In many ways, Alexis is a mini me. She doesn't look like me, but HOOBOY is that my personality packed under that crown of curls. There are differences, though. Big differences. For example, she asks permission before she does ANYTHING. She won't get a snack without asking first. She won't go downstairs on a Saturday morning without asking first. She won't go to the bathroom without asking first.
"Mother May I" is her mantra.
I didn't do that. Ever. Still.
A glaring example of that major difference floated to the top of my mind lately. We're nearing Alexis' 8th birthday and starting to work on party plans, which reminded me of the whole thing. My 8th birthday party.
It's the only time I ever had a party. I did it without permission. WHOOPS.
I had saved up a few pennies and carried those pennies to the local grocery store. It was a few blocks from our house, which, HA! Alexis would never walk that far from our house without asking first. But, I walked to that store in the cold of January and bought a package of birthday party invitations. I proceeded to fill them out, distribute them to the kids at school, and then told my parents what was going on.
They kind of didn't have a choice but to go with it. Again ... WHOOPS.
But there was one little complication at the beginning of my whole scheme. There was a limited number of invitations in that package. I had to make some choices.
It turned out that I had just enough invitations to invite all of the girls in my 2nd grade class. So, BAM! PLAN! When I was done, I had one invitation left. I didn't want to let it go to waste, so I addressed it to a boy and that was the end of that.
The next day, I realized what I had done. I had forgotten one girl. I figured it out when I was distributing the invitations and she stood there empty-handed. I managed to cover for the whole thing and she walked away invited and totally happy, but I felt terrible. How could I be so inconsiderate!
To this day, I still feel bad about it, even though she did make it to the sort of party (When you don't have permission to have a party, you don't get decorations. Or cake. Or anything. LESSON LEARNED.). It's probably no coincidence that I tell Alexis she can invite her entire class every year for her birthday party. There are NO exceptions ... just invite everybody. Don't leave anyone out. Done? Done.

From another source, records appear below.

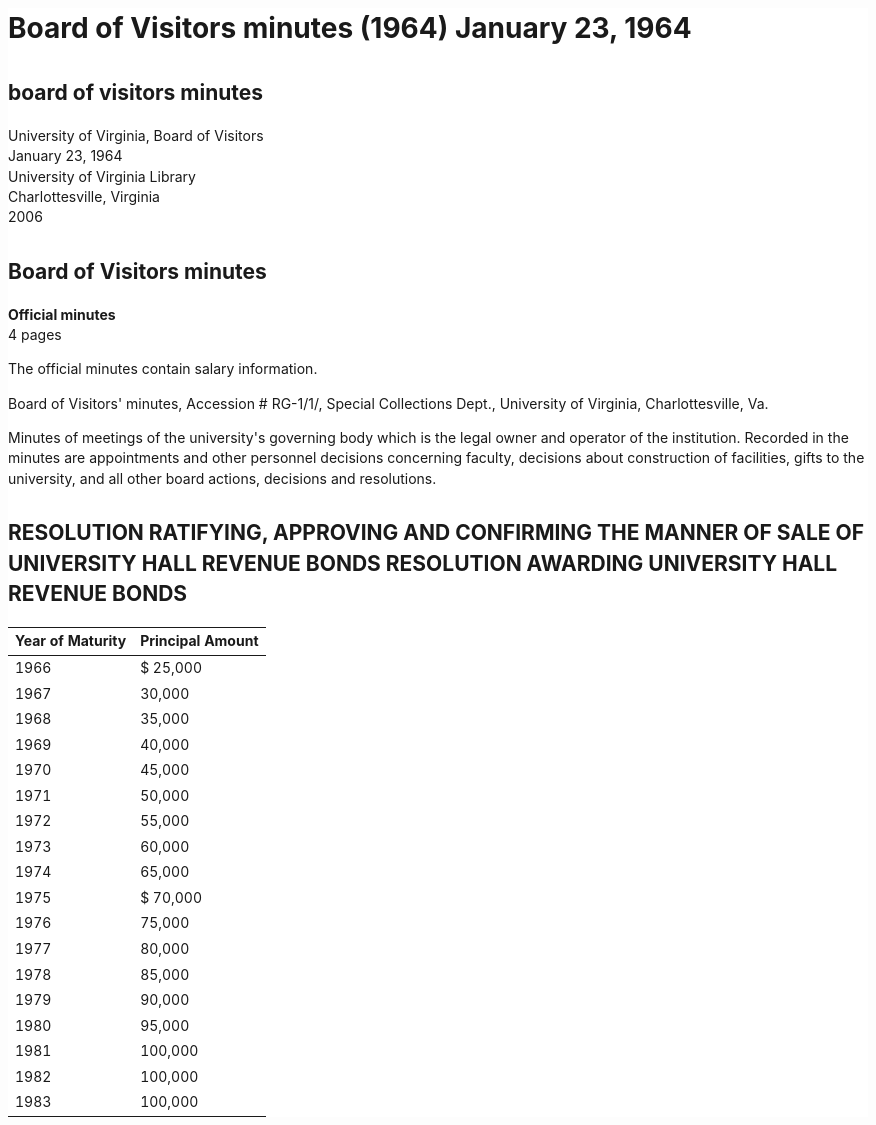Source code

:
# Board of Visitors minutes (1964) January 23, 1964

## board of visitors minutes

University of Virginia, Board of Visitors\
January 23, 1964\
University of Virginia Library\
Charlottesville, Virginia\
2006

## Board of Visitors minutes

**Official minutes**\
4 pages

The official minutes contain salary information.

Board of Visitors' minutes, Accession # RG-1/1/, Special Collections Dept., University of Virginia, Charlottesville, Va.

Minutes of meetings of the university's governing body which is the legal owner and operator of the institution. Recorded in the minutes are appointments and other personnel decisions concerning faculty, decisions about construction of facilities, gifts to the university, and all other board actions, decisions and resolutions.

## RESOLUTION RATIFYING, APPROVING AND CONFIRMING THE MANNER OF SALE OF UNIVERSITY HALL REVENUE BONDS RESOLUTION AWARDING UNIVERSITY HALL REVENUE BONDS

| Year of Maturity | Principal Amount |
|------------------|------------------|
| 1966             | $ 25,000         |
| 1967             | 30,000           |
| 1968             | 35,000           |
| 1969             | 40,000           |
| 1970             | 45,000           |
| 1971             | 50,000           |
| 1972             | 55,000           |
| 1973             | 60,000           |
| 1974             | 65,000           |
| 1975             | $ 70,000         |
| 1976             | 75,000           |
| 1977             | 80,000           |
| 1978             | 85,000           |
| 1979             | 90,000           |
| 1980             | 95,000           |
| 1981             | 100,000          |
| 1982             | 100,000          |
| 1983             | 100,000          |
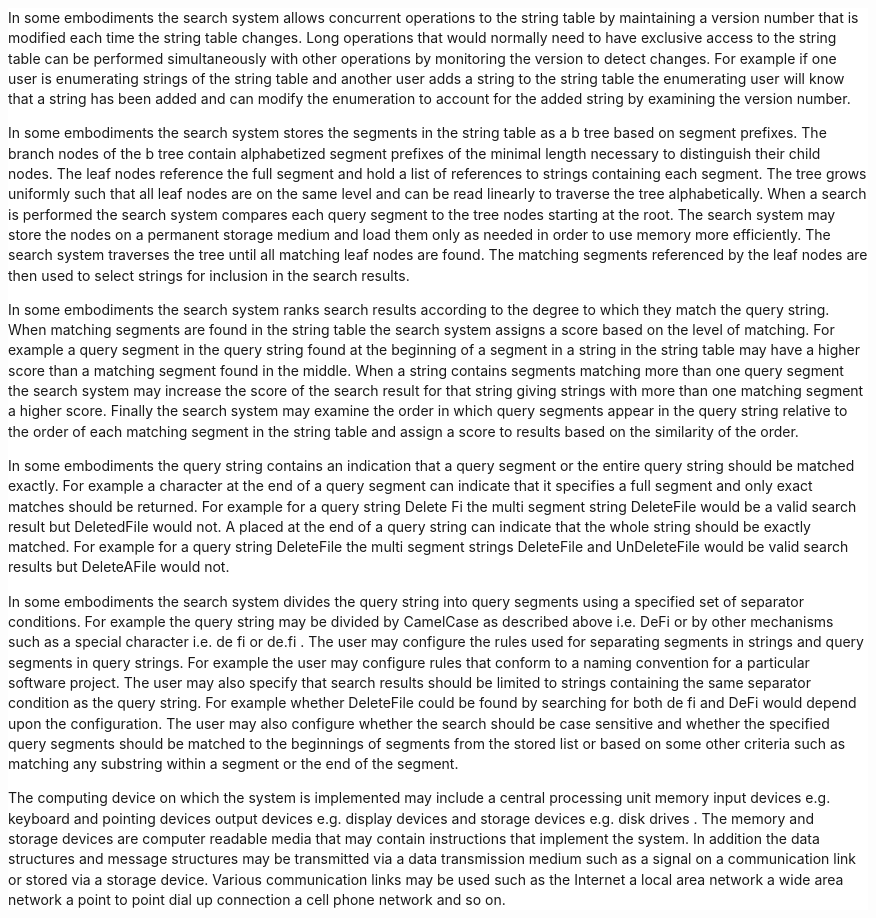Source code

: In some embodiments the search system allows concurrent operations to the string table by maintaining a version number that is modified each time the string table changes. Long operations that would normally need to have exclusive access to the string table can be performed simultaneously with other operations by monitoring the version to detect changes. For example if one user is enumerating strings of the string table and another user adds a string to the string table the enumerating user will know that a string has been added and can modify the enumeration to account for the added string by examining the version number.

In some embodiments the search system stores the segments in the string table as a b tree based on segment prefixes. The branch nodes of the b tree contain alphabetized segment prefixes of the minimal length necessary to distinguish their child nodes. The leaf nodes reference the full segment and hold a list of references to strings containing each segment. The tree grows uniformly such that all leaf nodes are on the same level and can be read linearly to traverse the tree alphabetically. When a search is performed the search system compares each query segment to the tree nodes starting at the root. The search system may store the nodes on a permanent storage medium and load them only as needed in order to use memory more efficiently. The search system traverses the tree until all matching leaf nodes are found. The matching segments referenced by the leaf nodes are then used to select strings for inclusion in the search results.

In some embodiments the search system ranks search results according to the degree to which they match the query string. When matching segments are found in the string table the search system assigns a score based on the level of matching. For example a query segment in the query string found at the beginning of a segment in a string in the string table may have a higher score than a matching segment found in the middle. When a string contains segments matching more than one query segment the search system may increase the score of the search result for that string giving strings with more than one matching segment a higher score. Finally the search system may examine the order in which query segments appear in the query string relative to the order of each matching segment in the string table and assign a score to results based on the similarity of the order.

In some embodiments the query string contains an indication that a query segment or the entire query string should be matched exactly. For example a character at the end of a query segment can indicate that it specifies a full segment and only exact matches should be returned. For example for a query string Delete Fi the multi segment string DeleteFile would be a valid search result but DeletedFile would not. A placed at the end of a query string can indicate that the whole string should be exactly matched. For example for a query string DeleteFile the multi segment strings DeleteFile and UnDeleteFile would be valid search results but DeleteAFile would not.

In some embodiments the search system divides the query string into query segments using a specified set of separator conditions. For example the query string may be divided by CamelCase as described above i.e. DeFi or by other mechanisms such as a special character i.e. de fi or de.fi . The user may configure the rules used for separating segments in strings and query segments in query strings. For example the user may configure rules that conform to a naming convention for a particular software project. The user may also specify that search results should be limited to strings containing the same separator condition as the query string. For example whether DeleteFile could be found by searching for both de fi and DeFi would depend upon the configuration. The user may also configure whether the search should be case sensitive and whether the specified query segments should be matched to the beginnings of segments from the stored list or based on some other criteria such as matching any substring within a segment or the end of the segment.

The computing device on which the system is implemented may include a central processing unit memory input devices e.g. keyboard and pointing devices output devices e.g. display devices and storage devices e.g. disk drives . The memory and storage devices are computer readable media that may contain instructions that implement the system. In addition the data structures and message structures may be transmitted via a data transmission medium such as a signal on a communication link or stored via a storage device. Various communication links may be used such as the Internet a local area network a wide area network a point to point dial up connection a cell phone network and so on.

But, here's the thing. I don't expect that other parents have the same skeletons in their closet. I expect that other parents are more reasonable and do things like protect their sanity by creating restrictions. If a girl in Alexis' class has a birthday party and doesn't invite her, Alexis' feathers are never ruffled because I tell her there's no reason to get ruffly. "Maybe her mom only wanted her to invite a certain number of people." "Maybe her mom wanted her to invite kids whose parents she knows." "Maybe, maybe, maybe."
There's a million reasons why people choose to limit a guest list however they do so. It's not mean, it's just the way life works.
Alexis gets it. She has never been broken-hearted about being left out of anything involving kids at school.
Which, HOORAY!
I have all the happies that she gives people the benefit of the doubt and doesn't take it personally when she's not invited to something. I'm pretty sure that means she'll grow up to be an adult that doesn't throw a hissy fit when she's not invited to someone's wedding.
Which, HOORAY!
I mean, we have people that are still mad at us for not inviting us to our wedding 13 years after it happened. I'm pretty sure those are the same people whose moms complained about the "mean kids" who followed instructions and kept birthday party guest lists limited.